-------- Recorded information

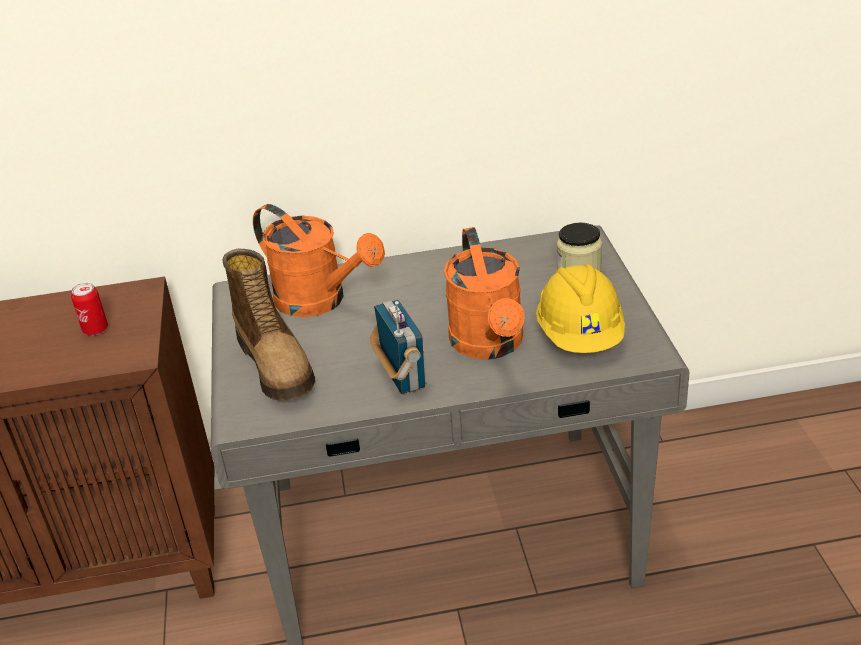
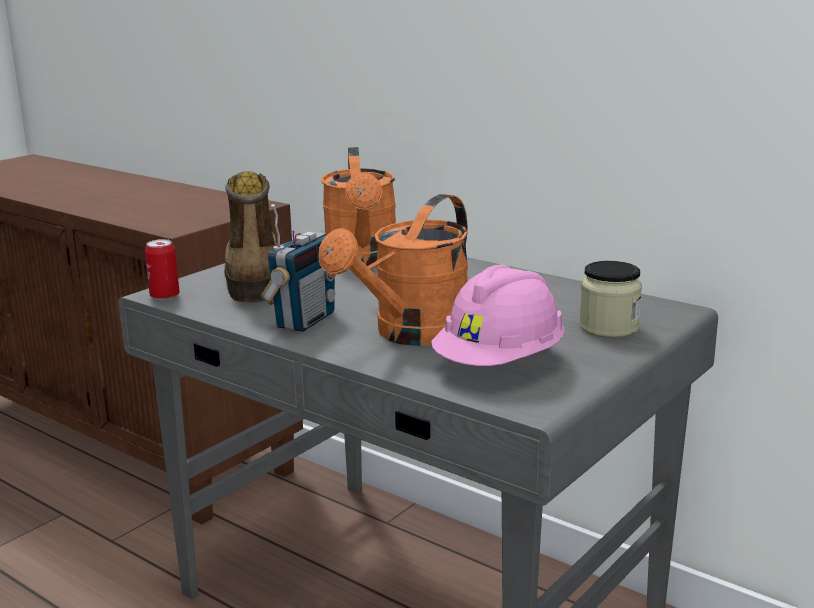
camera: 45 degrees right, 15 degrees down
can [71,283,108,336] -> can moved to [145,239,180,300]
boot [223,249,315,401] -> boot turned 150 degrees clockwise [224,171,277,302]
yellow hard hat [536,264,625,353] -> pink hard hat [431,265,564,366]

----------------

Try it >> Find the line containing "can [71,283,108,336] ->" in the material above. Print it and every line after it through the end, exactly and only those.

Solution >>
can [71,283,108,336] -> can moved to [145,239,180,300]
boot [223,249,315,401] -> boot turned 150 degrees clockwise [224,171,277,302]
yellow hard hat [536,264,625,353] -> pink hard hat [431,265,564,366]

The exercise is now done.